**Exercise task 1:** Can you set down the records word for word, starting at their first line and running through the line containing "scientific name: Palomena prasina", with both ends included?
=== Passage ===
Second generation ISKCON devotee Goura Prema Riggan moved judges and an audience of 35 million on Season 4 of the talent show India’s Got Talent late last year, depicting Queen Draupadi’s surrender to Lord Krishna in one performance.

Her dance company Natya Nectar follows in the footsteps of devotee rock group “Madhava’s,” who sang Hare Krishna and verses from the Bhagavad-gita to great acclaim on Season 3.

Bursting ahead of the hundreds of thousands who audition, Natya Nectar reached the semi-finals, giving the already successful group a powerful springboard for presenting Krishna conscious entertainment to the masses.

Doing this through dance is something Goura Prema has been focused on since the very beginning of her life. Growing up at the New Dwarka ISKCON community in Los Angeles, she says her mother, Gurukula teacher Mahadevi Dasi, swears she would do dance mudras (sacred hand symbols) in her sleep at age three.

At five, she already knew she wanted to be a dancer, and studied traditional Bharat Natyam dance at BG Prakash’s Shakti School of Dance. She continued studying various forms of dance, including ballet, jazz, and hip-hop, throughout her childhood and early teens.

Then, at the age of sixteen, she and her sister Chaitanya Nitai landed small roles in American Blend, a low budget Bollywood movie filming in LA and featuring renowned actor Anupam Kher. After receiving free training on the set in Kathak, the North Indian devotional dance form, Goura Prema decided she wanted to pursue it more seriously.

In 2003, at the age of 21, she finally made her way to India to find a Kathak guru. After auditioning, she was accepted into the Sri Ram Bharatiya Kala Kendra (SBKK), one of Delhi’s oldest and most renowned schools for classical music and dance.



Natya Nectar's first appearance on Indias Got Talent, performance which received a standing ovation from both the judges and the audience

That very night, however, as she returned home from her audition, disaster struck.

“I was hit by a car on the streets of Delhi,” Goura says. “I sustained four fractures in my leg. After three surgeries, doctors told me, ‘You’ll never dance again.’”

Goura was heartbroken. But she wouldn’t listen to the doctors. She moved to the sacred village of Vrindavana, where her mother lived, and took shelter of Lord Krishna. Then, as devotees all over the world prayed for her, she returned to Delhi to do a year of physiotherapy. Against all odds, she made a full recovery, moved into SBKK, and got her four-year diploma in Kathak.

“It was a miracle,” she says. “It’s only by the power of prayer that I’m dancing today—that’s for sure.”

The only foreigner in her school, Goura Prema picked up Hindi quickly, and soon felt at home in India.

“It was like coming back to my roots,” she says. “The things that were difficult for me growing up in America—being a vegetarian and a devotee of Krishna, having the name Goura Prema—were immediately accepted.”

With her upbringing as a devotee, Goura found that the sacred dance form of Kathak, which told “Katha,” or stories of Radha and Krishna, came naturally to her. “I can see that when you’re telling these stories through your dance, you have a deeper emotion,” her guru Kavita Thakur would say in appreciation. “Because you know the pastimes.”
=== Given information ===
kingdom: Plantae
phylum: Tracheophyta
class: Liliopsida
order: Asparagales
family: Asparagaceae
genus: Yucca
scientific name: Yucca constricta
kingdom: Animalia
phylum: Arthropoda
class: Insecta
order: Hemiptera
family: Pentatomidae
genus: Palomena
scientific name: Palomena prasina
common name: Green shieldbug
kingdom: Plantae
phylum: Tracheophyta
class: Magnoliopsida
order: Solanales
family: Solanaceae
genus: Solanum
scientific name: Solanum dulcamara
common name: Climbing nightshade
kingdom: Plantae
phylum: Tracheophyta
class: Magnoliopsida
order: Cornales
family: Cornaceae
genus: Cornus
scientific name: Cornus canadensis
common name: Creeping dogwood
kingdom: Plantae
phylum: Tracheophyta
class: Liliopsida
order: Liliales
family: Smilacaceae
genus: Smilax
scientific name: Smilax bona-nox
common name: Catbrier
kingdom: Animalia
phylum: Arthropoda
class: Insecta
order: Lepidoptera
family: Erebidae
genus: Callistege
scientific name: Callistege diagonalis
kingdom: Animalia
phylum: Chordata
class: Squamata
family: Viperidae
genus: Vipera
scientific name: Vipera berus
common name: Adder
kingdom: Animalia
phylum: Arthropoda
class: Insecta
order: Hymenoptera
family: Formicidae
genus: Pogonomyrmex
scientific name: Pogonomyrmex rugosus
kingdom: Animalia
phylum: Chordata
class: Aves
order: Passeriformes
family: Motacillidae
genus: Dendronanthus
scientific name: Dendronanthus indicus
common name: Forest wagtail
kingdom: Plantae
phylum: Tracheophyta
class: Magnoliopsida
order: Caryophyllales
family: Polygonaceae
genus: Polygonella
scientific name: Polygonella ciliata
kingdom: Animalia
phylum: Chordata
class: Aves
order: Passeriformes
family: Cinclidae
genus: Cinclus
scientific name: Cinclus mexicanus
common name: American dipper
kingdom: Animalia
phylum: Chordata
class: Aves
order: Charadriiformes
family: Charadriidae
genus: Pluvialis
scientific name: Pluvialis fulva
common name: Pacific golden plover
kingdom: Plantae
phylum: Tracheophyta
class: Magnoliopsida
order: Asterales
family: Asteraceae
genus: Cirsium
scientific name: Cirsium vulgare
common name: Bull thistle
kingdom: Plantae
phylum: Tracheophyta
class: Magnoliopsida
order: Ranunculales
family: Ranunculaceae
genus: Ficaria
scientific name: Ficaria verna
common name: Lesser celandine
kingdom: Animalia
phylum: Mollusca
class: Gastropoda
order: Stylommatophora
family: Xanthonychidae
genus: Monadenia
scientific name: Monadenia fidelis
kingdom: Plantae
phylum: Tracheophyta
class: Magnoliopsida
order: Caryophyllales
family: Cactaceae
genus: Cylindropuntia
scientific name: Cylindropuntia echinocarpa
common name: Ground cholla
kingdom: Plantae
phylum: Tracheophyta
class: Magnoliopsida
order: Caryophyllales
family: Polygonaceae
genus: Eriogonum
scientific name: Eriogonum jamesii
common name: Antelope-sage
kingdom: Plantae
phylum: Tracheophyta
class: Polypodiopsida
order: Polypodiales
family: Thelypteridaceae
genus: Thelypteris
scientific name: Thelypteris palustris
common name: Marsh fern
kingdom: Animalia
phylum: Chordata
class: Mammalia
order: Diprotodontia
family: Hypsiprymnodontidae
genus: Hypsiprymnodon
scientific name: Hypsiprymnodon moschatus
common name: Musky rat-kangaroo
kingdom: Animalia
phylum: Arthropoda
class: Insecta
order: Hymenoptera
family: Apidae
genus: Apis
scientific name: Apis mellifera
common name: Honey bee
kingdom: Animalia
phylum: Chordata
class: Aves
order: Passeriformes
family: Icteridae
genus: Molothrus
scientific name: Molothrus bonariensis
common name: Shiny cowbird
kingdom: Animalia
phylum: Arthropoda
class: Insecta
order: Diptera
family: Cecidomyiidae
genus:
===
**Exercise task 2:** Would you pick up the article on dancer Goura Prema Riggan where it stops and keep it going?

**Expected output 1:**
kingdom: Plantae
phylum: Tracheophyta
class: Liliopsida
order: Asparagales
family: Asparagaceae
genus: Yucca
scientific name: Yucca constricta
kingdom: Animalia
phylum: Arthropoda
class: Insecta
order: Hemiptera
family: Pentatomidae
genus: Palomena
scientific name: Palomena prasina

**Expected output 2:**
Natya Nectar's second performance on India's Got Talent, showing Lord Krishna saving Queen Draupadi

Upon graduating from SBKK, Goura Prema began traveling around India with Lokanath Swami’s festival tour, performing at various temples. During this time, she began to think about how performing with a group, rather than as a solo artist, would be a more powerful way to present the sacred stories of the Mahabharat, Ramayan, and Bhagavad-gita.

In 2007, Goura was booked to perform Kathakali dance at an Indian-themed company launch in Hong Kong. Gathering a group of Indian classical dancers for the performance, she found that they worked well together.

The group, known as Natya Nectar, developed their own unique “Cirque De Soleil meets Indian classical dance” style, and began to pursue more opportunities, performing in the corporate world. While not all the shows could be as directly Krishna conscious as Goura would have liked, they created a base for her dream of the future by earning Natya Nectar a living and a name for themselves..

Each performance was completely different, featuring diverse skills such as aerial silks, acrobatics, parkour, and an Indian martial art called Mayurbanj Chhau.
Over time Natya Nectar grew in popularity, gaining bigger and bigger gigs almost solely through word of mouth. They’ve performed at Bollywood superstar Amitabh Bhacchan’s 70th birthday party, opened for American music star Lady Gaga, and appeared at fashion shows presented by top designer Tarun Tahiliani.

While all performances are sacred for Natya Nectar—who hold hands in a circle and chant loudly before each show—some do deal with directly spiritual themes. A performance at New Delhi Fashion Week, for instance, featured a Radha and Krishna Kathak duet in which Lord Krishna, playing his flute, approached Radha on a floral swing.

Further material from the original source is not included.